Source extract
The word is understandably a favorite for many book lovers, offering a poetic, self-deprecating way to describe that towering “to be read” pile. But in Japanese, tsundoku isn’t just a quirky internet term. It’s a real word with a fascinating linguistic and cultural history.

“Tsundoku today is used as a noun meaning the habit or state of piling up books with the intention ― sometimes fulfilled, sometimes not ― of reading them later,” said Kiyono Fujinaga-Gordon, a linguist specializing in historical and Japanese linguistics and assistant teaching professor of Japanese studies at Carnegie Mellon University. “The term originates from the verb phrase tsunde-oku (積んでおく), literally ‘to pile something up and leave it there.’”

Yasuhara pointed to a sort of play on words with the term as well.

“The second character (読 doku = ‘to read’) of tsundoku sounds similar to ‘deoku’ of tsunde-oku,” he said.

So, as with many aspects of language, the tsunde-oku verb phrase underwent a linguistic evolution over time. The result was tsundoku as a description of a behavior or phenomenon.

“It is noteworthy that tsundoku can still function as a verb phrase in Japanese, but its pitch accent changes when used as a noun,” Fujinaga-Gordon. “This shift in accent reflects how the phrase has lexicalized and taken on a new grammatical and semantic status in contemporary Japanese. The form can still function verb-phrase-like in Japanese, but the widespread nominal use ― ‘a case of tsundoku’ ― is what English borrows.”

The term is understandably a favorite for many book lovers, offering a poetic and self-deprecating way to describe that towering “to be read” pile.
Alexander Spatari via Getty Images
The term is understandably a favorite for many book lovers, offering a poetic and self-deprecating way to describe that towering “to be read” pile.

Is it a good or bad thing?

“Tsundoku likely started as a neutral description of an action ― simply ‘piling up and leaving books,’” Fujinaga-Gordon said. “Over time, as it became a noun describing a social behavior, it began to acquire evaluative overtones.”

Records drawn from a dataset
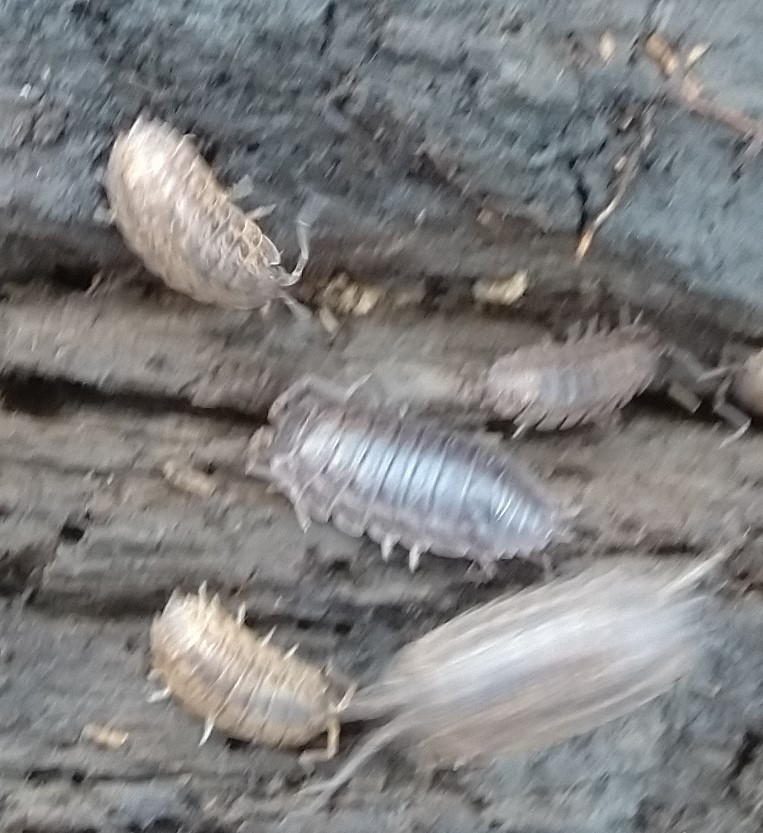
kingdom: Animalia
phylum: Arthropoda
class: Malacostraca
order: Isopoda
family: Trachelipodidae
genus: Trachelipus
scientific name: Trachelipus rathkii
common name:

---

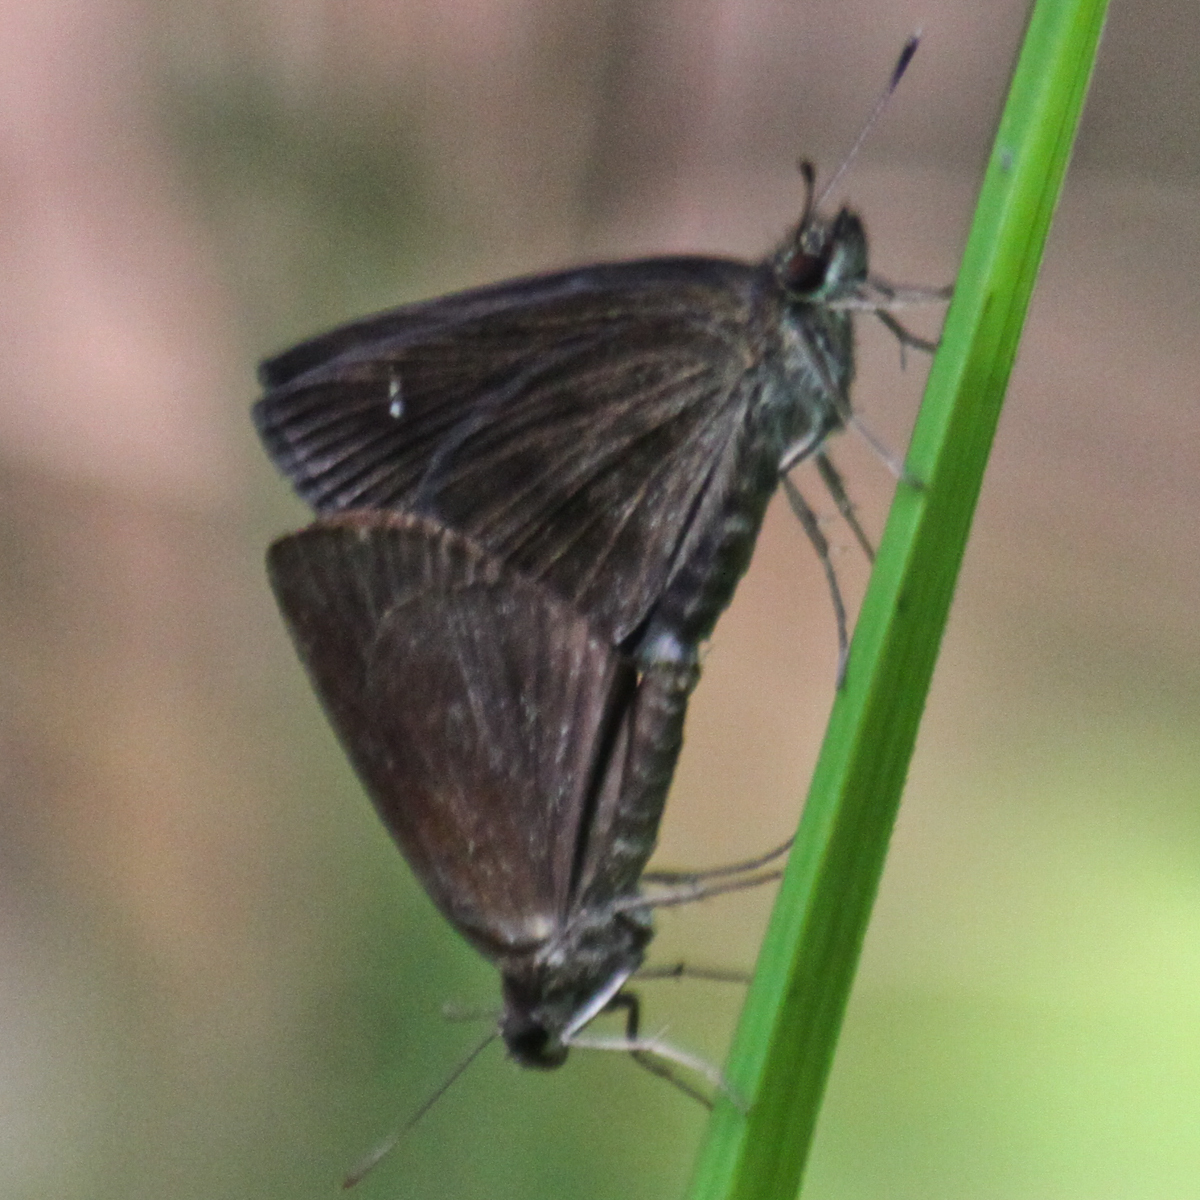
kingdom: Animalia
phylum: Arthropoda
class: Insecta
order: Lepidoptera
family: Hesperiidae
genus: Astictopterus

What to do
1 – List every person named in the passage on tsundoku.
2 – Please pick up the passage on tsundoku right after its last sentence and carry it on.

Task results
1 –
Kiyono Fujinaga-Gordon
Yasuhara
Alexander Spatari

2 –
Today, the word tsundoku seems to carry fluid connotations in Japan.

“When I read Japanese blogs and social media, I do see tsundoku used in positive, neutral, and negative contexts,” Fujinaga-Gordon said. “There are cases where it conveys mild shame or guilt, and others where it’s used humorously or even proudly as a sign of intellectual curiosity.”

So the question of whether tsundoku is a positive or negative thing might come down to whom you ask. You might find those embracing a little affectionate self-mockery over their unread stacks or even romanticizing the practice ... or those who are a little more judgmental.

“Even within Japan, people’s views differ,” Fujinaga-Gordon said. “For some, tsundoku is a charming quirk; for others, a symbol of procrastination or consumer excess.”

Yasuhara agrees the phenomenon can go either way.

“In my view, it could be both positive and negative,” he said. “It is positive if anyone can’t ignore an urge to buy any book that speaks to them even though it is not immediately read. It is part of an intellectual activity!”

He added that he is rather tsundoku-inclined himself.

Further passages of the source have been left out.